* **Exercise instructions**:
From the items below, pull out each line that contains the word "What". Case matters.

* **Data extracts**:

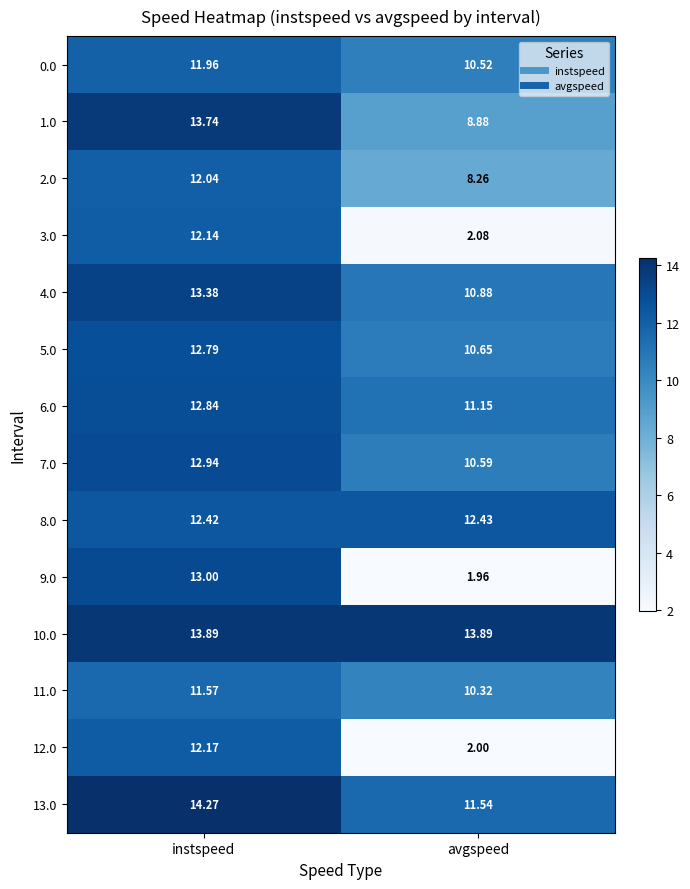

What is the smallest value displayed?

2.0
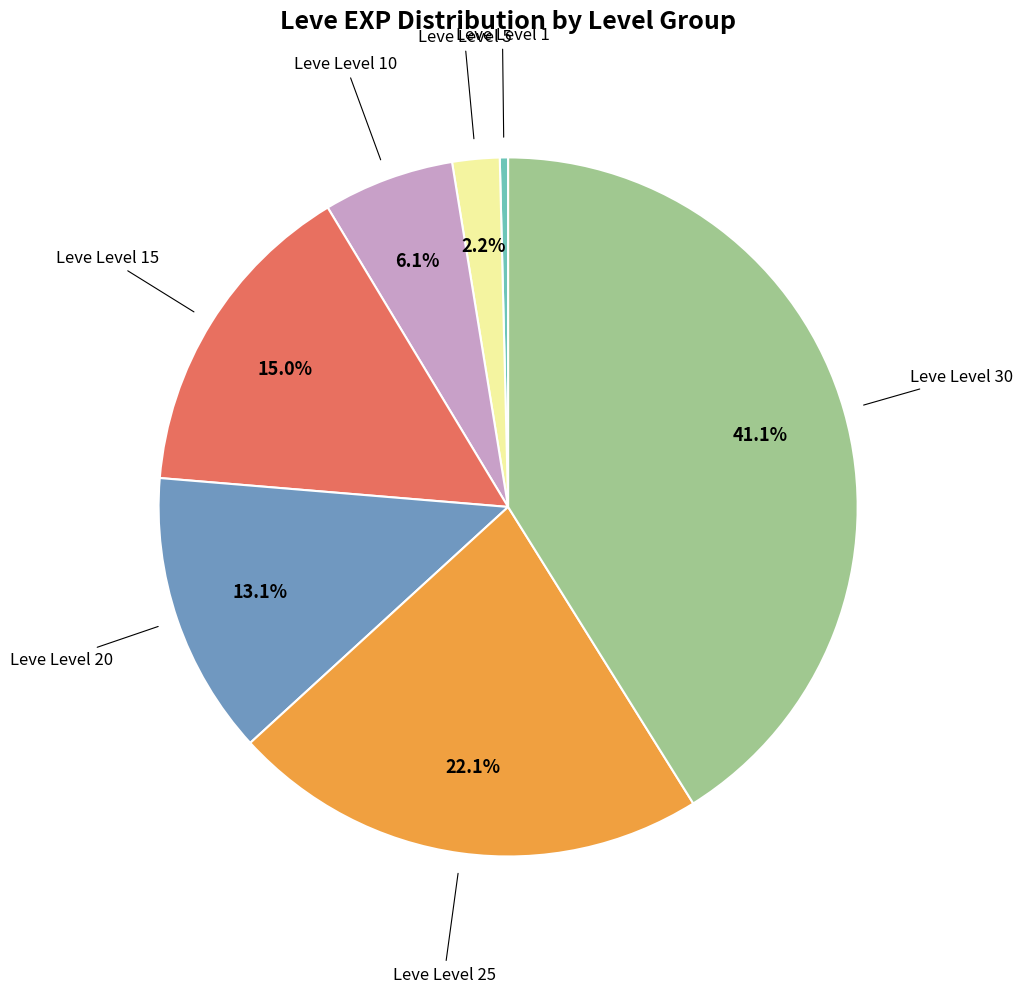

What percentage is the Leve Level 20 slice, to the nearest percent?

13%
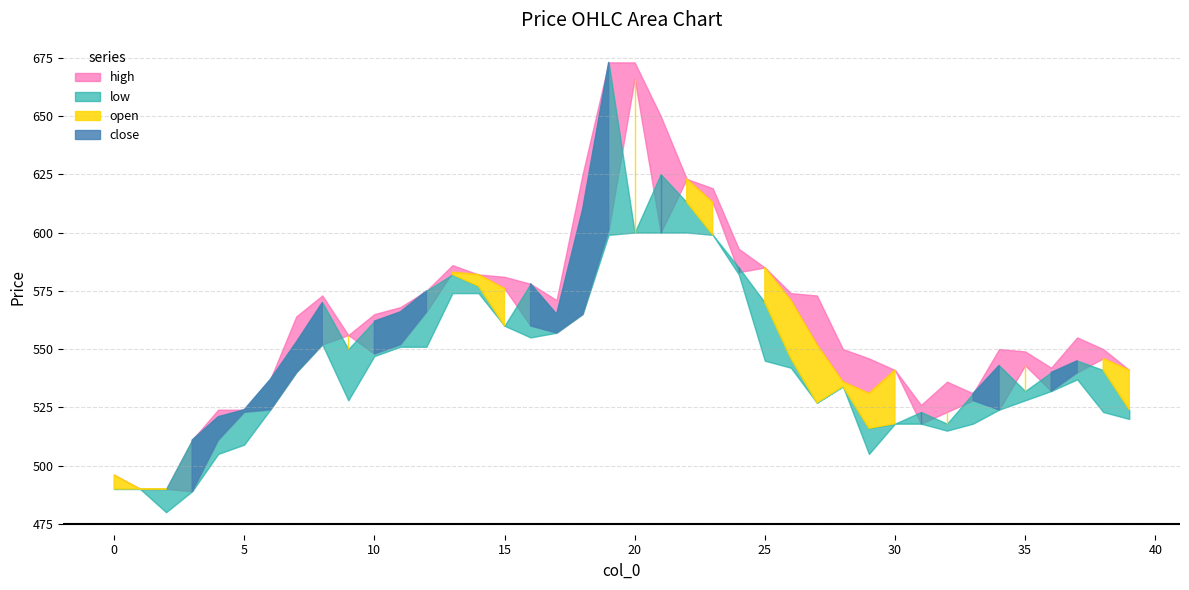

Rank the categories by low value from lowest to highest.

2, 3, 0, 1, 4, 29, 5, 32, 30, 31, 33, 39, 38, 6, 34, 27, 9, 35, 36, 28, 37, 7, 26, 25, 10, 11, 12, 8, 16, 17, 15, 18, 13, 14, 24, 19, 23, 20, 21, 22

* **Output for this exercise**:
What is the smallest value displayed?
What percentage is the Leve Level 20 slice, to the nearest percent?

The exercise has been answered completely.